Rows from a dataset
━━━━━━━━━━━━━━━━━━━━

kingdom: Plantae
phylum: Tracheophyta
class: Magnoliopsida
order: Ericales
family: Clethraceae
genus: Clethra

━━━━━━━━━━━━━━━━━━━━

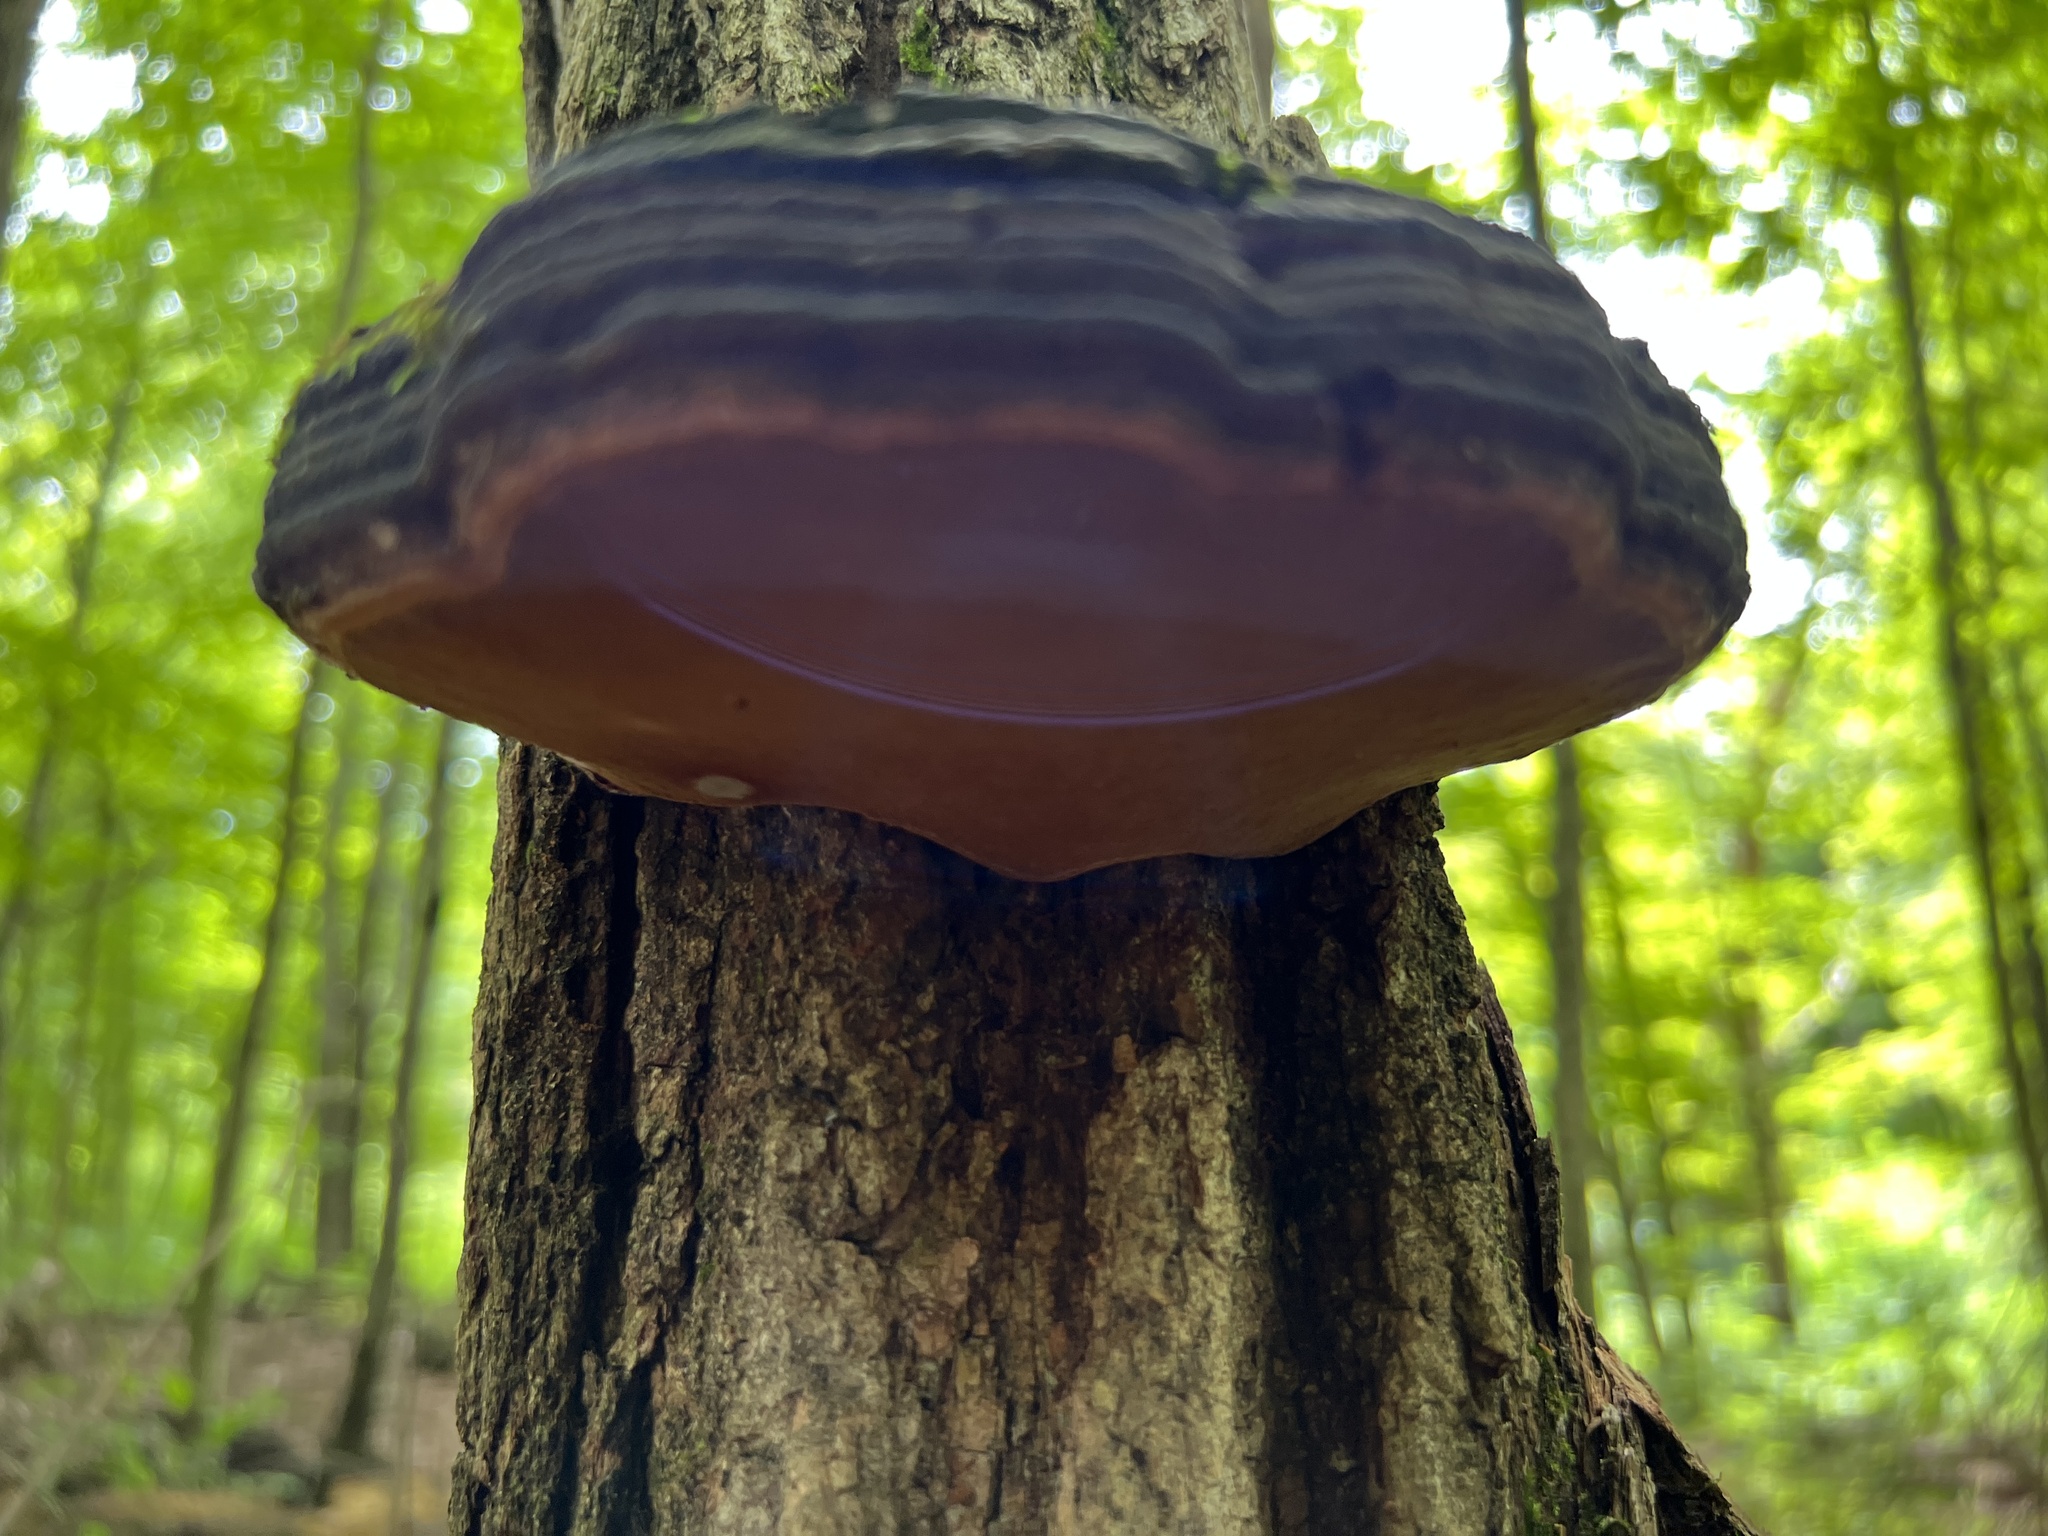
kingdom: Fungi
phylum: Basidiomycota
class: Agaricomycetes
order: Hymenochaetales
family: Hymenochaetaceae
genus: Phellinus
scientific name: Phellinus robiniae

━━━━━━━━━━━━━━━━━━━━

## EXERCISE INSTRUCTIONS:
Can you quote the records verbatim from the line with "phylum: Basidiomycota" up to and including the line with "scientific name: Phellinus robiniae"?

## EXERCISE ANSWER:
phylum: Basidiomycota
class: Agaricomycetes
order: Hymenochaetales
family: Hymenochaetaceae
genus: Phellinus
scientific name: Phellinus robiniae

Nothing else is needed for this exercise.